Memoria de S. Sofronio de Jerusalén,
obispo
La imprenta de Bernardo Cennini, Tito Lessi (1906) |
No es infrecuente encontrar entre los asiduos
de los monasterios un huésped que, nada más llegar, empieza a pontificar sobre cómo
debería funcionar la vida de la comunidad. De un vistazo sabe perfectamente si
está actualizada o si es demasiado laxa, si no es necesario emplear el latín o si escasea,
si el Oficio es demasiado largo o es demasiado corto, qué debería introducirse
para atraer más vocaciones o qué comportamientos que observan las deben de
espantar. Han alcanzado el discernimiento de Juan Casiano por compromiso
infuso.
Suelen pasearse por la huerta boqueando y
mirando por todas partes para poder entablar a la mínima una conversación. Los
monjes suelen ser sus presas más codiciadas. No suelen encajar muy bien que se
les lleve la contraria, aunque lo deseen para rezongar sobre la falta de humildad
o para lanzar una mirada de condescendiente perplejidad. Invariablemente tiendo
a comportarme con ellos como un lunático mudo y melancólico.

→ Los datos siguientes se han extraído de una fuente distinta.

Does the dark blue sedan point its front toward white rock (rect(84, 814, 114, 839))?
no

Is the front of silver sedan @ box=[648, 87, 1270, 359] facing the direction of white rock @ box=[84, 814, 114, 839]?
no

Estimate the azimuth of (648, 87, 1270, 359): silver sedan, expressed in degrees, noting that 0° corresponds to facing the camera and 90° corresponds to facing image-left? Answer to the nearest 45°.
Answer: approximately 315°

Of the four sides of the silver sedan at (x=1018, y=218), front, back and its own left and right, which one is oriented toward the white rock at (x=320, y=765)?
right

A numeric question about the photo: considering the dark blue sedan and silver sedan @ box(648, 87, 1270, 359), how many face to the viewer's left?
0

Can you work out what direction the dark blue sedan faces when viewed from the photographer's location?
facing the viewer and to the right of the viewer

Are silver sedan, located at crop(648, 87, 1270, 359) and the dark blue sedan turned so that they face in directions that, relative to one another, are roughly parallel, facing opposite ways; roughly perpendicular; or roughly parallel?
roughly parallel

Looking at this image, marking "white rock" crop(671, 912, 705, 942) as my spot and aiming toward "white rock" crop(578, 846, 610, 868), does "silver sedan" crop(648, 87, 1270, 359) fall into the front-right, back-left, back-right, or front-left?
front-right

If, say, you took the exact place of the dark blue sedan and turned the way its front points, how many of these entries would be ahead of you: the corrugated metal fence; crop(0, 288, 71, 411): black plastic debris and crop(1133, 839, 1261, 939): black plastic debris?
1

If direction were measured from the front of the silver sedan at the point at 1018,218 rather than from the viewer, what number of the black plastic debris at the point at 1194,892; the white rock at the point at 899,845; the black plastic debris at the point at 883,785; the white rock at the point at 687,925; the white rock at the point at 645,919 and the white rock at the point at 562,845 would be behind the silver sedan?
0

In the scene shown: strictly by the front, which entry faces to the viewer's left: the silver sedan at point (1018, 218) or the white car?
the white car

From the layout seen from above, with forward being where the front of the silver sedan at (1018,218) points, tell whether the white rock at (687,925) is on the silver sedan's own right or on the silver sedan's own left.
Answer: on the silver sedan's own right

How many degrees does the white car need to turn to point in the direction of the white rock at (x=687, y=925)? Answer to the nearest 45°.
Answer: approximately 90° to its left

Aunque pueda estar inmolándome, a los editores
suelo contemplarles como un monje a sus huéspedes. En principio, daría la
impresión de que la situación es la contraria, pues el autor suele persiguir a
un editor intentándole convencer de la necesidad de publicar su obra, mientras
éste no sabe cómo esquivar la impertinencia y la vanidad de quien está
convencido de su genialidad. Mi solidaridad completa acompaña en este caso al
editor. Es inevitable herir a quien se cree Chéjov o Paul Auster. El auténtico
editor sabe que tampoco es él Faber & Faber y que carece del ingenio de la
Szymborska en sus comentarios. A quienes, por el contrario, se sienten un
dechado de sensibilidad lectora y de agudeza comercial hay que
temerlos, porque su suficiencia y su ironía exigen mucha caridad.

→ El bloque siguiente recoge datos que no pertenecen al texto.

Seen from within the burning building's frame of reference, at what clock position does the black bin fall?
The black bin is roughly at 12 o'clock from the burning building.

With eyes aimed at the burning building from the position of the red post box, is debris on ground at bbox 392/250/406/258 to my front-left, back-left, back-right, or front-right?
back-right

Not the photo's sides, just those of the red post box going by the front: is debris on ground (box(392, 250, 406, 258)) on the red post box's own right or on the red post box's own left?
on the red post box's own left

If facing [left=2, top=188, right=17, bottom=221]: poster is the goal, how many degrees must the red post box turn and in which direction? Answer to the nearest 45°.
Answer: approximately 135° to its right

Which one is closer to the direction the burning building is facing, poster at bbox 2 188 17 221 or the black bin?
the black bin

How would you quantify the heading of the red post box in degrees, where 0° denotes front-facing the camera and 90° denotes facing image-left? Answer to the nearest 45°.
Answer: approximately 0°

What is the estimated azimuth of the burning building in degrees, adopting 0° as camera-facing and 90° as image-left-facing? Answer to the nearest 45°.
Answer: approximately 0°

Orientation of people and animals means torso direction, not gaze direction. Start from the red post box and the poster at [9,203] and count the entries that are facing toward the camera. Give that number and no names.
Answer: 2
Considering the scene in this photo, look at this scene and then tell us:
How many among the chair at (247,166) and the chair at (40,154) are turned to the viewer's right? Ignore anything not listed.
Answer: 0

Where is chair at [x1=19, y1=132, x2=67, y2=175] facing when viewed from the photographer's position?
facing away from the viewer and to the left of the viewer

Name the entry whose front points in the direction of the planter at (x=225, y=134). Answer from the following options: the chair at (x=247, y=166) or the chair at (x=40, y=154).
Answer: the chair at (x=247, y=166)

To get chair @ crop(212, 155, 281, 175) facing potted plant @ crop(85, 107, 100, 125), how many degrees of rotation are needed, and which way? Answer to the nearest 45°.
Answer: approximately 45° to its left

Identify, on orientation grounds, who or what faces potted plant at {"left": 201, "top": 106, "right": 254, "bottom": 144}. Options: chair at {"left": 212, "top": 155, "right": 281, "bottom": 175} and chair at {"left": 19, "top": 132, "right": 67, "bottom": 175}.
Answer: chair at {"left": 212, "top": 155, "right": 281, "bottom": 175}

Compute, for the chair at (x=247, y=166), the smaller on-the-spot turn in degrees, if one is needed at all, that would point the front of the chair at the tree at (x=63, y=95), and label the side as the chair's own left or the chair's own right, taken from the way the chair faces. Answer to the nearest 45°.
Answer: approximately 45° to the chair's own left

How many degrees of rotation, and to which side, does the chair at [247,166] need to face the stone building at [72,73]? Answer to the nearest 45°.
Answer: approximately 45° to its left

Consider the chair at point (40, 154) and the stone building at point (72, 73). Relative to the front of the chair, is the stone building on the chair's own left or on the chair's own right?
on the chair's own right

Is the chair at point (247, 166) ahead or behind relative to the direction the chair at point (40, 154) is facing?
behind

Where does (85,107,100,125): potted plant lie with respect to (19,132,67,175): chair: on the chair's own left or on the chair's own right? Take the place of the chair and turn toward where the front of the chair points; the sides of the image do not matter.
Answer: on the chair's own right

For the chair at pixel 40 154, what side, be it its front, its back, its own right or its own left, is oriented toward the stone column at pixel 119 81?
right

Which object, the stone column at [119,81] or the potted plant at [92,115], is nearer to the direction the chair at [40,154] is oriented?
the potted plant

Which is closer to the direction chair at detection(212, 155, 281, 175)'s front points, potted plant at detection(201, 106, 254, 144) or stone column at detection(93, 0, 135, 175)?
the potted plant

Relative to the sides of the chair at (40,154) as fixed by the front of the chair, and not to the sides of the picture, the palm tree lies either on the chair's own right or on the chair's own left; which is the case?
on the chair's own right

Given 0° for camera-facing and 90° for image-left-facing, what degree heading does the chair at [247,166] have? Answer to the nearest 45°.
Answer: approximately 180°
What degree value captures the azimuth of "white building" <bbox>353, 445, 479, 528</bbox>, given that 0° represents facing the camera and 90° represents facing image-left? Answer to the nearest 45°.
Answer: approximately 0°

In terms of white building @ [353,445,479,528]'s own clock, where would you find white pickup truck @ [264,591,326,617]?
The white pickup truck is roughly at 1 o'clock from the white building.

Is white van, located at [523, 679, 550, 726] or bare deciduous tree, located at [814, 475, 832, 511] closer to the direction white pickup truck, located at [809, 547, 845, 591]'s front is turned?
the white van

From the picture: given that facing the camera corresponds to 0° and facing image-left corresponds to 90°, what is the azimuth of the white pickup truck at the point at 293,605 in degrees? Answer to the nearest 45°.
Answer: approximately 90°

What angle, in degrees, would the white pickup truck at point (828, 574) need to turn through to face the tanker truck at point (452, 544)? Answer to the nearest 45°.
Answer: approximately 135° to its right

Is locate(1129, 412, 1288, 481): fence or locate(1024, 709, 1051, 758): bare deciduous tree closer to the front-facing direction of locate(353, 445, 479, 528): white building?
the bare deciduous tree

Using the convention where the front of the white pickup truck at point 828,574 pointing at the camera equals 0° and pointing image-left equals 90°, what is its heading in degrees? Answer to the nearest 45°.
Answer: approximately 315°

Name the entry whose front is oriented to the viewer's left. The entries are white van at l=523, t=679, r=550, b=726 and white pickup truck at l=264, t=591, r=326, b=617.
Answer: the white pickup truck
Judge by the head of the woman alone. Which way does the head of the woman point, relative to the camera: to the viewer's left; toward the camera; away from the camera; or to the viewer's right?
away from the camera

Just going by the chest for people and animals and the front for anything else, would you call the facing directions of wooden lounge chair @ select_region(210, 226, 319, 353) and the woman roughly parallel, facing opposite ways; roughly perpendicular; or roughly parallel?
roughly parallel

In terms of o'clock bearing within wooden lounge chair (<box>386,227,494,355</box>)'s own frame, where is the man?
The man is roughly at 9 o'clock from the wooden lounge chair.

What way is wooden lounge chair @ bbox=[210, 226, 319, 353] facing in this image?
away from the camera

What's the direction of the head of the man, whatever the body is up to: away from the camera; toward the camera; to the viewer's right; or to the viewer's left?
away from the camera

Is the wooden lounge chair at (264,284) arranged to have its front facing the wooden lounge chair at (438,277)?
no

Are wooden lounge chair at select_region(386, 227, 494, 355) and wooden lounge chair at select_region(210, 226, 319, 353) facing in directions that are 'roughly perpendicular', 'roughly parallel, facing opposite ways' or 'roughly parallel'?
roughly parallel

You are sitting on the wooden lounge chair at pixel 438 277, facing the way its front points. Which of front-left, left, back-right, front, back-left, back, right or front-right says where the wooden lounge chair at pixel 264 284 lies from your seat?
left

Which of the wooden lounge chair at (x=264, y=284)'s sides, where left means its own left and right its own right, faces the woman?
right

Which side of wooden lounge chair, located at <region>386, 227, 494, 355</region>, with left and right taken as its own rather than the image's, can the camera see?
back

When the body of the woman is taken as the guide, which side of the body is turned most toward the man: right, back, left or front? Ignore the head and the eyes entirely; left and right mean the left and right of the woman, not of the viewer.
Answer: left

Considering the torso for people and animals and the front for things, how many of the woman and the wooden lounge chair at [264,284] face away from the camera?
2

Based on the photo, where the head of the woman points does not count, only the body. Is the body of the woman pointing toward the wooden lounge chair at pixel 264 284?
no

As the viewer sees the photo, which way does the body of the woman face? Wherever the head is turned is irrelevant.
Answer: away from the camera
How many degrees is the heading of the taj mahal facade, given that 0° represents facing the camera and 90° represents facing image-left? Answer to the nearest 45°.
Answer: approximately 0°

Al editor que da largas o que se sume en el
silencio no hay que importunarle. Cuando publique, ilusionado, un libro y lo dé
a conocer, ya tendrás la ocasión de asentir calladamente. Es una de esas
venganzas refinadas que logran enquistar los rencores mutuos. Al editor que te
explica con feroz amabilidad por qué tu libro es impublicable, ya que carece de
público potencial, es difícil no ofenderle. Considera que te está haciendo un
favor. Sufro especialmente al notar que algunos están pensando que quizás se
han pasado de frenada y entonces ya se precipitan en caída libre aconsejándote
cómo deberías haberlo escrito y mostrando su disposición a atender un futuro
libro, porque han percibido “potencial”. Requiere mucho ayuno contenerse para no
intentar consolarlos haciéndoles ver que no han entendido nada.
Muchos autores están tan ansiosos que
proyectan en un público imaginario su deseo de que sus presuntos libros sean
publicados. Otros querríamos crear la comunidad de nuestros lectores. Es
nuestro deber estar a la altura de la exigencia que les proponemos. El gran
editor es capaz de percibir ese fondo oscuro. Podrá arriesgarse o no, por factores
comerciales o por otras razones respetables, pero habrá leído a fondo la obra. Podrá
recomendar o sugerir, pero sabe que una obra, se publique o no, es. He tenido
la suerte de coincidir con editores de este tipo.